Fleming, Florey, and Chain shared the 1945 Nobel Prize for medicine for their work on penicillin.

Aminoglycosides

1946

Aminoglycosides are a group of antibiotics that are used to treat certain bacterial infections. This group of antibiotics includes at least eight drugs: amikacin, gentamicin, kanamycin, neomycin, netilmicin, paromomycin, streptomycin, and tobramycin.

Teytracycline

1949

Tetracycline is used to treat bacterial infections, including pneumonia and other respiratory tract infections.

Antibiotics in Agriculture

1950

Farmers start to add low levels of antibiotics to the feed or water of healthy poultry, cattle, and swine to promote faster growth and prevent infections.

Most Prescribed Antibiotic

1955

Tetracycline was patented by Lloyd Conover, which became the most prescribed broad spectrum antibiotic in the United States.

Nystatin

1957

Nystatin was patented and used to cure many disfiguring and disabling fungal infections.

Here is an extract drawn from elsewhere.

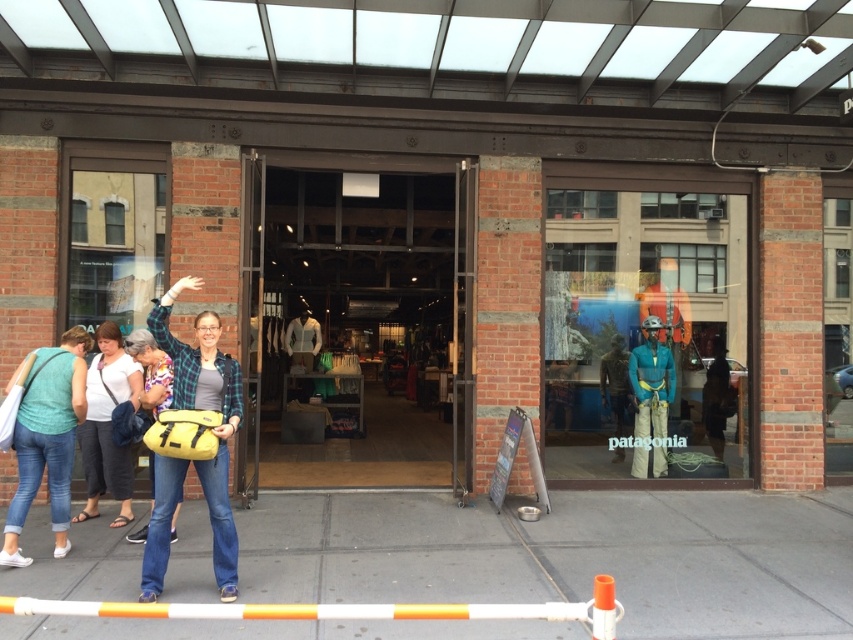
Image resolution: width=853 pixels, height=640 pixels. What do you see at coordinates (569, 556) in the screenshot?
I see `gray concrete pavement at lower center` at bounding box center [569, 556].

Who is more distant from viewer, [500,529] or [48,449]?

The point [500,529] is behind.

At what (x,y) coordinates should I click in order to perform the action: click on gray concrete pavement at lower center. Please return your answer as a coordinate pair (x, y). This screenshot has height=640, width=853. Looking at the image, I should click on (569, 556).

Penicillin Resistant Diseases

1970

Penicillin resistant strains are one of the most common causes of pneumonia, Streptococcus pneumoniae, as well as many venereal diseases, spread around the world.

Amoxicillin

1981

SmithKline Beecham patented Amoxicillin or potassium tablets.

Carbapenems

1985

Carbapenem antibiotics were originally developed from thienamycin, a naturally derived product of Streptomyces cattleya.

Not as Useful

1990

It became difficult to detect new and potentially useful antibiotic classes against the background of known but not useful antibiotics.

Amoxicillin Sold

1998

SmithKline Beecham first sold the antibiotic in under the tradenames of Amoxicillin, Amoxil, and Trimox.

Streptogramin

1999

Streptogramins are effective in the treatment of vancomycin-resistant Staphylococcus.

Oxazolidinones

2001

Oxazolidinones are mainly used as antimicrobials. These antibiotics are considered as a choice of last resort where every other antibiotic therapy has failed.

Dissaproved Antibiotics

2002

Out of 89 new medicines emerging on the market, no new antibacterial drugs were approved. Since 1998, only seven new antibacterials have been approved.

Daptomycin

2004

Treats or prevents skin infection caused by certain bacteria. This medicine also treats blood infections and certain heart diseases caused by Staphylococcus bacteria.

Antibiotics Today

2012

As bacteria evolve to evade antibiotics, common infections could become deadly. Diseases that were once curable, such as tuberculosis, are becoming harder and more expensive to treat.